• SEITENAUSZUG:
==========
Welche Unterschiede zeigen sich innerhalb der Mittelschicht?
Derzeit zersplittert die Mittelschicht etwas. Die Pandemie hat die Kluft zwischen dem Teil der Mittelschicht verdeutlicht, der studiert hat und zu Hause arbeiten kann, und den Arbeitern, die nicht zu Hause bleiben können. Die Interessen beider Seiten beginnen auseinanderzudriften. Sie haben natürlich unterschiedliche Erfahrungen gemacht. In den USA etwa zeigten sich bei den Arbeitern mehr Alkohol- und Drogenabhängigkeiten sowie Selbstmorde, sogenannte Tode aus Verzweiflung. In dieser kleinen Gruppe haben Erkrankungen und körperlicher Schmerz zugenommen, die psychische Gesundheit ist schlechter, die Lebenserwartung niedriger.

Stellt dies nicht den Begriff Mittelschicht als Beschreibung für alle, die unterschiedlich viel Geld zur Verfügung haben, in Frage?
Es kann sein, dass Studierte andere Interessen haben als diejenigen ohne Studium. Manche fordern daher, das Bildungsniveau solle der Maßstab zur Erhebung der Mittelschicht werden. Ich bevorzuge, die breitere Definition beizubehalten, aber einen neuen Weg zu finden, um die Lebensstile der verschiedenen Mittelschichtsegmente zu beschreiben. Vielleicht waren die abweichenden Erfahrungen temporär. Womöglich haben manche Menschen jetzt mehr Chancen in der digitalen Wirtschaft als andere, aber in 10 oder 15 Jahren haben alle diese Möglichkeiten. Das ist ein technologisches Phänomen. Neue Technologien dienen oft zunächst Einzelnen, ehe die ganze Gesellschaft davon profitiert. Als die Elektrizität eingeführt wurde, war das erst mal nur etwas für die Reichen – heute gehört sie zum Lebensstil der Mittelschicht.

Die Mittelschicht wächst in armen Ländern schneller als in reichen. Sorgt diese Ungleichheit für Unmut in der Mittelschicht in Industrieländern?
==========
• BEREITGESTELLTE DATEN:
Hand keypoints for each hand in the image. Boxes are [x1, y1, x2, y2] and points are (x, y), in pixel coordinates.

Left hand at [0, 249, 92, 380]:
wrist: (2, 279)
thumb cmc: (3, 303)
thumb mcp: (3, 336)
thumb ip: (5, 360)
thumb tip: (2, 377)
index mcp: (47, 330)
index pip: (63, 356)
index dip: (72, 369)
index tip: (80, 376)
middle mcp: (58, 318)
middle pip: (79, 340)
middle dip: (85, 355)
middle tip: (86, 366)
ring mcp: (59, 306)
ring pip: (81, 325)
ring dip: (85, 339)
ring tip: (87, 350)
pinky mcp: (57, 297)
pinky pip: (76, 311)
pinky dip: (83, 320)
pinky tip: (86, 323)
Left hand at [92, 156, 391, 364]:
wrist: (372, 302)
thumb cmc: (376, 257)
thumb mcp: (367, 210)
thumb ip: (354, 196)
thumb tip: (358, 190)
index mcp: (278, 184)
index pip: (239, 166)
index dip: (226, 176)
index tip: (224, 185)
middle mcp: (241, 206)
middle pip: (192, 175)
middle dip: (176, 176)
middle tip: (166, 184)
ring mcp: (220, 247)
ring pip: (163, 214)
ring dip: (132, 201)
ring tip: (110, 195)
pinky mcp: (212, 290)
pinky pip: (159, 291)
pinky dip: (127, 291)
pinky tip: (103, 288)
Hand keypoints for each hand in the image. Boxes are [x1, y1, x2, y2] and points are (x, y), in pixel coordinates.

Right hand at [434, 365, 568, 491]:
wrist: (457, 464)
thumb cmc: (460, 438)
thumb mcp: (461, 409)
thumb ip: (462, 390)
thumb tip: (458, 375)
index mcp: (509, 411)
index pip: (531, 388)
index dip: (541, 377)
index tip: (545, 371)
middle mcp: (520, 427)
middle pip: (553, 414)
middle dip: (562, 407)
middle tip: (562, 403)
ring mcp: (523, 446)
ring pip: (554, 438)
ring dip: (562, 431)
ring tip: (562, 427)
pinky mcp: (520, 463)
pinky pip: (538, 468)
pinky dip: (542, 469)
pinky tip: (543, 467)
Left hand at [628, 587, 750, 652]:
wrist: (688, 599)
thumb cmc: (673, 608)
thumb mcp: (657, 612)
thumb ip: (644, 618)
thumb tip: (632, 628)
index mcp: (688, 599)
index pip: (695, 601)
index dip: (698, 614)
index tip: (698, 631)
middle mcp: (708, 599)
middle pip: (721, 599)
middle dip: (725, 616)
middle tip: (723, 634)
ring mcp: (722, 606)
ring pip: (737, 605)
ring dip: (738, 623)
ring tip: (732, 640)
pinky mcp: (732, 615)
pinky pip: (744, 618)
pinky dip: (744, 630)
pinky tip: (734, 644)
==========
• AUFGABEN:
1. Zählen Sie alle Verschlechterungen auf, die der Auszug zur Mittelschicht für die Arbeiter in den USA nennt.
2. Fassen Sie den Absatz des Auszugs zur Mittelschicht, der mit „Es kann sein, dass Studierte“ beginnt, als Stichpunktliste zusammen.
Stützen Sie sich ausschließlich auf den Auszug zur Mittelschicht.

• LÖSUNGEN:
1.
- mehr Alkohol- und Drogenabhängigkeiten
- mehr Selbstmorde
- mehr Erkrankungen
- mehr körperlicher Schmerz
- schlechtere psychische Gesundheit
- niedrigere Lebenserwartung

2.
- Studierte haben möglicherweise andere Interessen als Menschen ohne Studium.
- Deshalb fordern manche, das Bildungsniveau zum Maßstab für die Erhebung der Mittelschicht zu machen.
- Bevorzugt wird dagegen, die breitere Definition zu behalten und einen neuen Weg zu finden, die Lebensstile der verschiedenen Mittelschichtsegmente zu beschreiben.
- Die abweichenden Erfahrungen waren vielleicht nur vorübergehend.
- In 10 oder 15 Jahren könnten alle die Chancen der digitalen Wirtschaft haben.
- Das ist ein technologisches Phänomen: Neue Technologien nützen oft zuerst Einzelnen und erst später der ganzen Gesellschaft.
- Ein Beispiel dafür ist die Elektrizität: Anfangs war sie nur etwas für die Reichen, heute gehört sie zum Lebensstil der Mittelschicht.